● **Exercise goal**: Within the records below is a range that opens at the line with "1614 | INE0DNW01011" and closes at the line with "STK | 19543". Return that range word for word, both ends included, and only that range.

● **Recorded data**:
= Beginning of Section =
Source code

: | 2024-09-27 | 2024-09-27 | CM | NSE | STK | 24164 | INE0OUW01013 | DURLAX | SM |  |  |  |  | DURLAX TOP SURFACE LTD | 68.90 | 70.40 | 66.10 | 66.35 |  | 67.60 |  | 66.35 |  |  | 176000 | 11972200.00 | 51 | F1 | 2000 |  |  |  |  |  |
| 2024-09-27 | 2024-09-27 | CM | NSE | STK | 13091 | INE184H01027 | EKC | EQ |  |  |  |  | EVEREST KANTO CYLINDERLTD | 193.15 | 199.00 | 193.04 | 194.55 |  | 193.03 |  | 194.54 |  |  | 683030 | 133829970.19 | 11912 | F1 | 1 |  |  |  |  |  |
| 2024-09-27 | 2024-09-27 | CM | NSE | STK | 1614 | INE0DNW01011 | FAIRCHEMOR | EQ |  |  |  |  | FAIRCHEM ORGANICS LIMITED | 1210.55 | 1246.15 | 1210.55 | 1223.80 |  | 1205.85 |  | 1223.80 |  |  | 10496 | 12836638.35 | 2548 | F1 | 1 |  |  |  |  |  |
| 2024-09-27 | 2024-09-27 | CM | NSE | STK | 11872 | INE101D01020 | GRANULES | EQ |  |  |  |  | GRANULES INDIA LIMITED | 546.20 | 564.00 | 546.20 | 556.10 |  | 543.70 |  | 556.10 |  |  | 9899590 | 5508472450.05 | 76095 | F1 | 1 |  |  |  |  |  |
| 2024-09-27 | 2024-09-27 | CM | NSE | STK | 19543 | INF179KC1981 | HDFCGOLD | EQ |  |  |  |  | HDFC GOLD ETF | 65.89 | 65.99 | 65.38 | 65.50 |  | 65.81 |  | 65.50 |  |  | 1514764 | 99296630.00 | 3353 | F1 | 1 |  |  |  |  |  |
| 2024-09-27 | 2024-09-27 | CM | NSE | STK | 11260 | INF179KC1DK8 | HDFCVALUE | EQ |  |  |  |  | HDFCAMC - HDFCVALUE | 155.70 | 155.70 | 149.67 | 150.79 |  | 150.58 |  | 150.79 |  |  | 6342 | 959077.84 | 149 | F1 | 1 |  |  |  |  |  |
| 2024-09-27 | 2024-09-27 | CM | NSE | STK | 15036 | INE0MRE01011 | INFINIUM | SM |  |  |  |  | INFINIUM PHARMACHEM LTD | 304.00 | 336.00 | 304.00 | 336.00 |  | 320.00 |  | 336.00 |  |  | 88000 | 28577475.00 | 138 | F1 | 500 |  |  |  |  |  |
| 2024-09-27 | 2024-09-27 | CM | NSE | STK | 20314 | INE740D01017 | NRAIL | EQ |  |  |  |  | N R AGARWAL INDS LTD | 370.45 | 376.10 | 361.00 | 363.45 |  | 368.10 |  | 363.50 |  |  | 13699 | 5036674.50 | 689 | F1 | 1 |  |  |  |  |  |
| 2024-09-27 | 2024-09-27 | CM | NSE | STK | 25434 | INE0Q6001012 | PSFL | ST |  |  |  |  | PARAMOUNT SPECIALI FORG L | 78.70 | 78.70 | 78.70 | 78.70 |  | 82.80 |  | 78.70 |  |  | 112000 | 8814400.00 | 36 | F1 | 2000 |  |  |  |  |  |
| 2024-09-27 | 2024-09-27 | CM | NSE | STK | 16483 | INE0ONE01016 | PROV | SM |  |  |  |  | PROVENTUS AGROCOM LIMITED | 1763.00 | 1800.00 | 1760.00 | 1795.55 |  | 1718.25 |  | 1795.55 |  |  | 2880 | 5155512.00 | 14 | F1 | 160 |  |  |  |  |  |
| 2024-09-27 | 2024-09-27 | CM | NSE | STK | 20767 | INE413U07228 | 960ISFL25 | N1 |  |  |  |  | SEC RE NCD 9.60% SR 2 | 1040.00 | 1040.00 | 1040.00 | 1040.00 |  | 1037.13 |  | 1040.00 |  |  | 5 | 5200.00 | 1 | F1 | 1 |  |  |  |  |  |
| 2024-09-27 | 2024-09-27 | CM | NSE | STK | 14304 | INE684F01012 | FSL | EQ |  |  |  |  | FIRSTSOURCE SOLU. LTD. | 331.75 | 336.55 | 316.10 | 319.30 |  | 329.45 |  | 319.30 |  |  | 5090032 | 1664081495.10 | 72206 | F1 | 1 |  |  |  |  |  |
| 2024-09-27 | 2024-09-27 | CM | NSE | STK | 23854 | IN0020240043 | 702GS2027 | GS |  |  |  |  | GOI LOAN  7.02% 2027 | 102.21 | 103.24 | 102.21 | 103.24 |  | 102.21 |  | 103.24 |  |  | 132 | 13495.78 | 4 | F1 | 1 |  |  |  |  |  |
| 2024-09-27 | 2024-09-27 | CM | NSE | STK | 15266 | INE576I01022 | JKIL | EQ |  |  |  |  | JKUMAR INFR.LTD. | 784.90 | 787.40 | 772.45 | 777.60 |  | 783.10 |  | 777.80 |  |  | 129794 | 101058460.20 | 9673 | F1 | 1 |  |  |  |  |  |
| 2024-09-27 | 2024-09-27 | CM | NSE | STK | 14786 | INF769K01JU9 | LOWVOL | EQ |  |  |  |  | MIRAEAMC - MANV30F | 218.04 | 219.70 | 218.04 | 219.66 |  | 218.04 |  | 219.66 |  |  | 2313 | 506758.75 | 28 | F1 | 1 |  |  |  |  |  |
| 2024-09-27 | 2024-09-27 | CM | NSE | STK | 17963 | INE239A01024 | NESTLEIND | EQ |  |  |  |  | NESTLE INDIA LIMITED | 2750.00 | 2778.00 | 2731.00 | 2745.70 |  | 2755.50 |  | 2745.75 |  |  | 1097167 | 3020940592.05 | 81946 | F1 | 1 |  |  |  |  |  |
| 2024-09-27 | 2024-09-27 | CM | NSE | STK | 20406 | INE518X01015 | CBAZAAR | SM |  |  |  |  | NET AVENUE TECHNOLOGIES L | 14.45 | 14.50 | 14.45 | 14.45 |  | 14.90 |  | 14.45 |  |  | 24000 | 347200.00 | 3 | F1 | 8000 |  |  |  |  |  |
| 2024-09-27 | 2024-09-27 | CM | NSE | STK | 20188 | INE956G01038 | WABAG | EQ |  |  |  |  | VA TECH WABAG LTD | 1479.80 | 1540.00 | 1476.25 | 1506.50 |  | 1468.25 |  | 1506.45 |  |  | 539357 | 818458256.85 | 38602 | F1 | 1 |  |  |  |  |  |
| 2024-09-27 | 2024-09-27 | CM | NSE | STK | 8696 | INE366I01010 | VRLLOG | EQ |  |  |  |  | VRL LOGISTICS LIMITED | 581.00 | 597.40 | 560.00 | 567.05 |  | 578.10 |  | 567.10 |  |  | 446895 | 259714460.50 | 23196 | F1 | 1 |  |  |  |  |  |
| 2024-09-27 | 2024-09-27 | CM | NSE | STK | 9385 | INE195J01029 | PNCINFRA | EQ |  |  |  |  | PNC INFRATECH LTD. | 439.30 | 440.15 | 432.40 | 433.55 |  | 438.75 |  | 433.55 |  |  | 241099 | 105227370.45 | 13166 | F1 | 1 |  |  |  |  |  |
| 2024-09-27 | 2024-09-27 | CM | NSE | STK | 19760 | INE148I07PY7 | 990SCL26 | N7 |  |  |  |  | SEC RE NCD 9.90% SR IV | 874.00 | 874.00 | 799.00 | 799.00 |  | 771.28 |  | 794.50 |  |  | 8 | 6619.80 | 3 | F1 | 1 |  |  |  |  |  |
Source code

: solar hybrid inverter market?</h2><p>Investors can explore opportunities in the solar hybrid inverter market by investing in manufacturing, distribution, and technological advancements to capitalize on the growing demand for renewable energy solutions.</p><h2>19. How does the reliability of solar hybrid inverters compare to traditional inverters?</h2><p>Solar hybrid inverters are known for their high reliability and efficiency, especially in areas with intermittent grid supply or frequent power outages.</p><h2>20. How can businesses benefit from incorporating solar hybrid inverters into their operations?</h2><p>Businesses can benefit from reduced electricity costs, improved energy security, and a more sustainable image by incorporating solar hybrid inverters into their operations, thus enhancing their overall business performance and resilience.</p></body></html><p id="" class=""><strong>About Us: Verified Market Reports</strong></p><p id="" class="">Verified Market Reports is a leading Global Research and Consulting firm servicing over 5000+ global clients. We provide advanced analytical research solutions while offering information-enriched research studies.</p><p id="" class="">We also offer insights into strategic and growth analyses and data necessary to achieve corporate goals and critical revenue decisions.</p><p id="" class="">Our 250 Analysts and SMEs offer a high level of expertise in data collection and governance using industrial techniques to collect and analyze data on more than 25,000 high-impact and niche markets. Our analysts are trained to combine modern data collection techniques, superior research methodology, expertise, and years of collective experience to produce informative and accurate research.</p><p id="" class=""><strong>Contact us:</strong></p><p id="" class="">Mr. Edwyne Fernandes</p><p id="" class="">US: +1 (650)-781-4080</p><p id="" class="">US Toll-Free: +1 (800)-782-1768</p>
= End of Section =
● **Task solution**:
| 2024-09-27 | 2024-09-27 | CM | NSE | STK | 1614 | INE0DNW01011 | FAIRCHEMOR | EQ |  |  |  |  | FAIRCHEM ORGANICS LIMITED | 1210.55 | 1246.15 | 1210.55 | 1223.80 |  | 1205.85 |  | 1223.80 |  |  | 10496 | 12836638.35 | 2548 | F1 | 1 |  |  |  |  |  |
| 2024-09-27 | 2024-09-27 | CM | NSE | STK | 11872 | INE101D01020 | GRANULES | EQ |  |  |  |  | GRANULES INDIA LIMITED | 546.20 | 564.00 | 546.20 | 556.10 |  | 543.70 |  | 556.10 |  |  | 9899590 | 5508472450.05 | 76095 | F1 | 1 |  |  |  |  |  |
| 2024-09-27 | 2024-09-27 | CM | NSE | STK | 19543 | INF179KC1981 | HDFCGOLD | EQ |  |  |  |  | HDFC GOLD ETF | 65.89 | 65.99 | 65.38 | 65.50 |  | 65.81 |  | 65.50 |  |  | 1514764 | 99296630.00 | 3353 | F1 | 1 |  |  |  |  |  |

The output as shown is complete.